* Work instruction *
Copy out the entries that follow, exactly as written.
----- Records for this exercise -----
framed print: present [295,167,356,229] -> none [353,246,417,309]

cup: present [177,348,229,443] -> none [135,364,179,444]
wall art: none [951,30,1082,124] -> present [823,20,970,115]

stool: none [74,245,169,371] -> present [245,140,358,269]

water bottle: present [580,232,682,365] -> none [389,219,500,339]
-----
* Answer to the exercise *
framed print: present [295,167,356,229] -> none [353,246,417,309]

cup: present [177,348,229,443] -> none [135,364,179,444]
wall art: none [951,30,1082,124] -> present [823,20,970,115]

stool: none [74,245,169,371] -> present [245,140,358,269]

water bottle: present [580,232,682,365] -> none [389,219,500,339]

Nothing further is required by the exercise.